-------- DATA TO EXAMINE
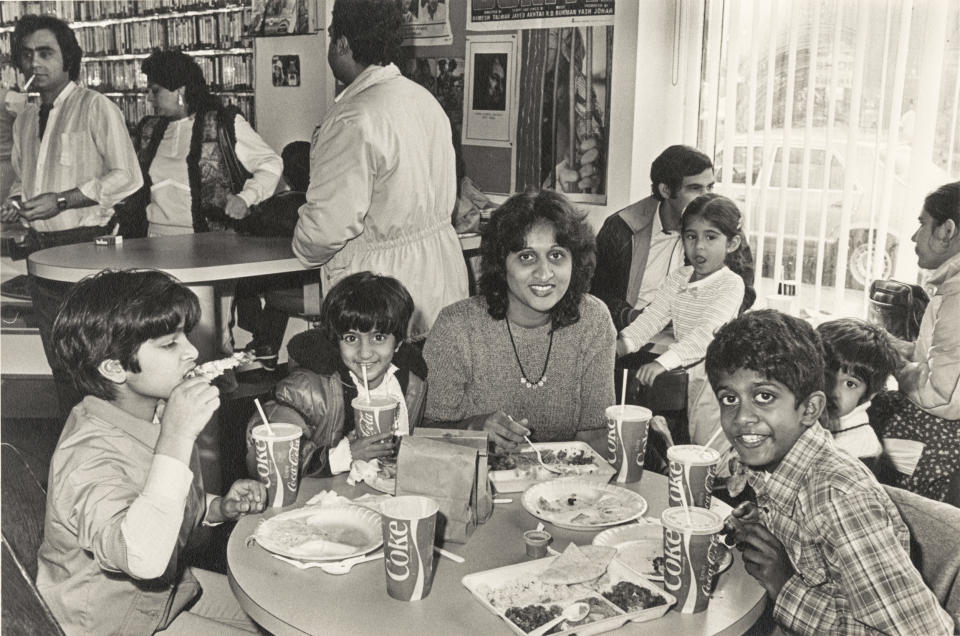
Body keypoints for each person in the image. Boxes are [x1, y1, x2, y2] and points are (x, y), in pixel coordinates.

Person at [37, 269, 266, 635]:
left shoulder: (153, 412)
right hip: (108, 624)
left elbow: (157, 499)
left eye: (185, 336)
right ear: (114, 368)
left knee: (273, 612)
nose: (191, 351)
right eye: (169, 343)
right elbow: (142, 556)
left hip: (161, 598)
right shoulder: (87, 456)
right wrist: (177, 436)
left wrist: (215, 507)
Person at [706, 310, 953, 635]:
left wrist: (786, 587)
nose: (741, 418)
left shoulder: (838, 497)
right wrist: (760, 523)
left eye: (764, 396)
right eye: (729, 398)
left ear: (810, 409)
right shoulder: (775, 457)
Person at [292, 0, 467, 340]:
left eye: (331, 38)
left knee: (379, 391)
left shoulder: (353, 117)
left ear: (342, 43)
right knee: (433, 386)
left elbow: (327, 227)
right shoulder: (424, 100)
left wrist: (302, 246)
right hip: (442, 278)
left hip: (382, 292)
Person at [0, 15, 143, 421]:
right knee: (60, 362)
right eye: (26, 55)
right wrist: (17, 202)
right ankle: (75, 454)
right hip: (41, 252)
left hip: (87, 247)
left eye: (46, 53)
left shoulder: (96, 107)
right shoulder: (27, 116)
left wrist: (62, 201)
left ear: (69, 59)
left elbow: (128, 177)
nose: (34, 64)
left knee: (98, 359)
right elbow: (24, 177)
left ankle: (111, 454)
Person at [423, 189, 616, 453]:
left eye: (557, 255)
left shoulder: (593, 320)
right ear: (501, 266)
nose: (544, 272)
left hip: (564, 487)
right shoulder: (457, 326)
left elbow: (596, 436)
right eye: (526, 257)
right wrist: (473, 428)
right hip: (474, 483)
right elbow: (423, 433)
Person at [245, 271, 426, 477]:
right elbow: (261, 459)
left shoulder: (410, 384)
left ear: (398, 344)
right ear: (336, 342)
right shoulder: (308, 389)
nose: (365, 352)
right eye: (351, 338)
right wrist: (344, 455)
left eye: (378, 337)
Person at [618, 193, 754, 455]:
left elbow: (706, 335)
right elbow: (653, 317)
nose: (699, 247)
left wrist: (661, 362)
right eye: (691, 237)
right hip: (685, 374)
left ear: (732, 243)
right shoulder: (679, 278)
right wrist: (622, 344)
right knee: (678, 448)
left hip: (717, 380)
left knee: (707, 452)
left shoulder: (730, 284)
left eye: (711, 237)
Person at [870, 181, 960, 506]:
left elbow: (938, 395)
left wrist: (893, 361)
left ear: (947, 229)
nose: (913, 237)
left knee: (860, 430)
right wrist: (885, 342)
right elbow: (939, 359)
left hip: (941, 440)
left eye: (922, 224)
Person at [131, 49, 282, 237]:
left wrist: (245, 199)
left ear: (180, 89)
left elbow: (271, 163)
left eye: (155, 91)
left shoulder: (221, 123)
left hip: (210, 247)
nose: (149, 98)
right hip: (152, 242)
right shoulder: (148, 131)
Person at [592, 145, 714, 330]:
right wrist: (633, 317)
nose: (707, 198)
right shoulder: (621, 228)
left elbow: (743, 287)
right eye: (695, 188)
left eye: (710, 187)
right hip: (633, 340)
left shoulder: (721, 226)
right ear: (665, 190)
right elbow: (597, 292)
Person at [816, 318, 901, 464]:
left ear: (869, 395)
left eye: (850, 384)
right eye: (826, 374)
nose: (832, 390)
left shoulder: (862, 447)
----------------
-------- DATA TO EXAMINE
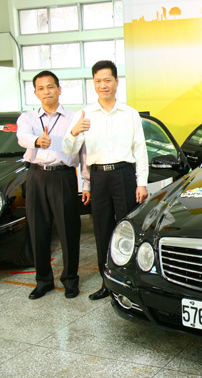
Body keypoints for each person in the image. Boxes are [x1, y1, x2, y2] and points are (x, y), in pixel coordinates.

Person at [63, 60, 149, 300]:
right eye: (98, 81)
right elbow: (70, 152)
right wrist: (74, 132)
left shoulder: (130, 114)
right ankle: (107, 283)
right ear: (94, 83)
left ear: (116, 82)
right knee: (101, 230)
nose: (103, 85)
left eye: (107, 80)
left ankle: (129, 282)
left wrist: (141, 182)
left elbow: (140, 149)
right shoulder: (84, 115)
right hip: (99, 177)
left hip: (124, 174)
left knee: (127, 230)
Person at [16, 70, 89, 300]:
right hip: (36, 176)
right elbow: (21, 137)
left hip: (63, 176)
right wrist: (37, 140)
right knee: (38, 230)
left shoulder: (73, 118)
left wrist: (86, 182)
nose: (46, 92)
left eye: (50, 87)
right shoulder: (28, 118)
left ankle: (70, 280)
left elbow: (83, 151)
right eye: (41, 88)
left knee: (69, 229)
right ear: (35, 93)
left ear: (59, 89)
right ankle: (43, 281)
----------------
-------- DATA TO EXAMINE
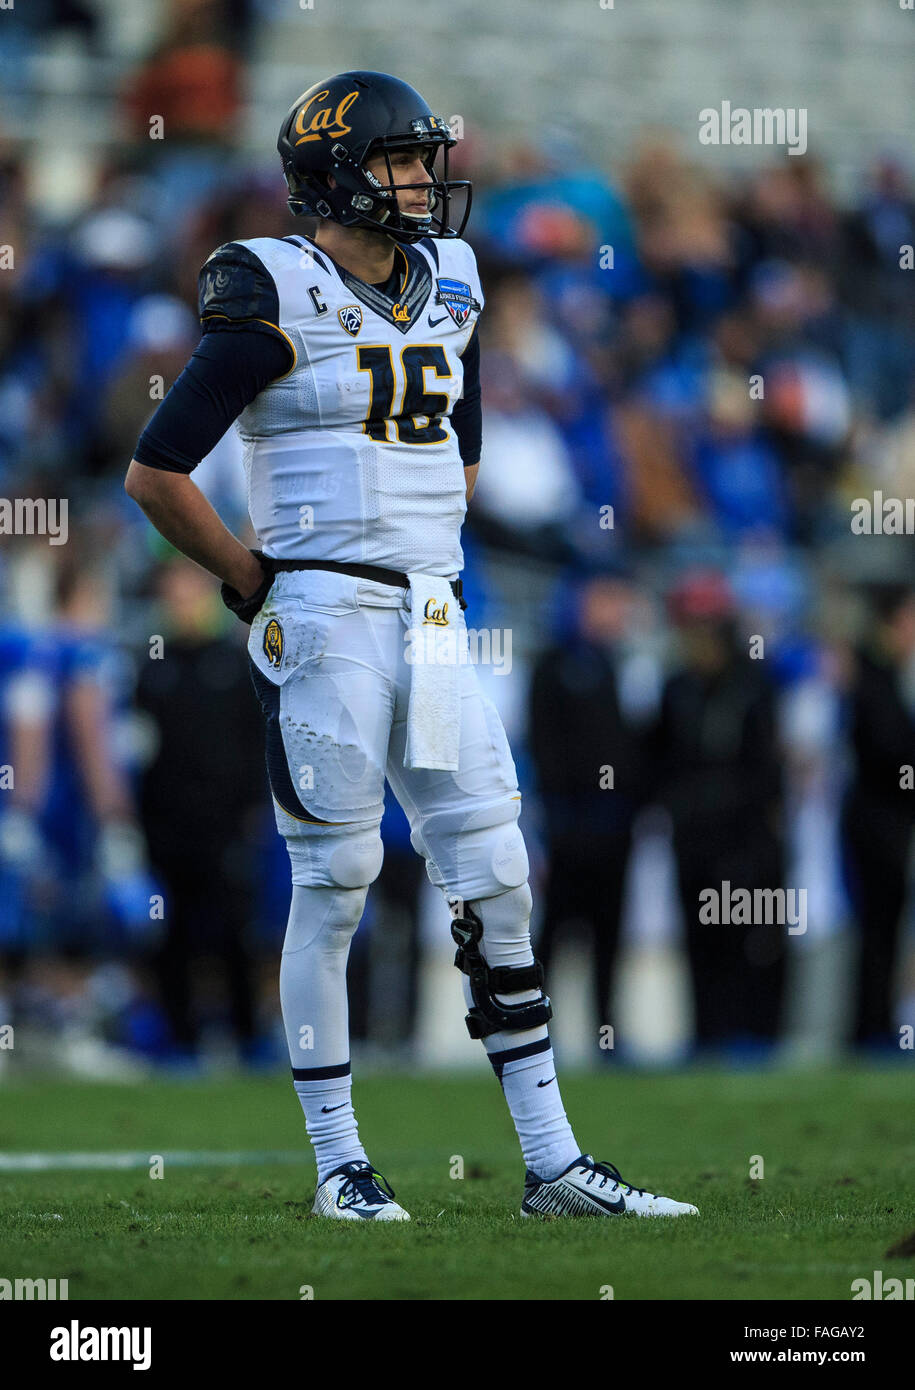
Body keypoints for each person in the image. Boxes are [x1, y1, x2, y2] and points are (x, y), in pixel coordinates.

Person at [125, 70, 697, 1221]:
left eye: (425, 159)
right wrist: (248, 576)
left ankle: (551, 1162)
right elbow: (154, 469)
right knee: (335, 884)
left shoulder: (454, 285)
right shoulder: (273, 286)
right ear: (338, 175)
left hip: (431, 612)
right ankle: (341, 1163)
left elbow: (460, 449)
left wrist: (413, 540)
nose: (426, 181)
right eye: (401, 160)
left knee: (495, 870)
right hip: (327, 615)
----------------
**TASK DESCRIPTION:** Given the data above, transcribe exactly the lines from the one containing "right elbow: (21, 137)" down to the one containing "right ankle: (43, 281)", and no others.

**YOUR SOLUTION:**
right elbow: (21, 137)
left hip: (63, 176)
right wrist: (37, 140)
right knee: (38, 230)
left shoulder: (73, 118)
left wrist: (86, 182)
nose: (46, 92)
left eye: (50, 87)
right shoulder: (28, 118)
left ankle: (70, 280)
left elbow: (83, 151)
right eye: (41, 88)
left knee: (69, 229)
right ear: (35, 93)
left ear: (59, 89)
right ankle: (43, 281)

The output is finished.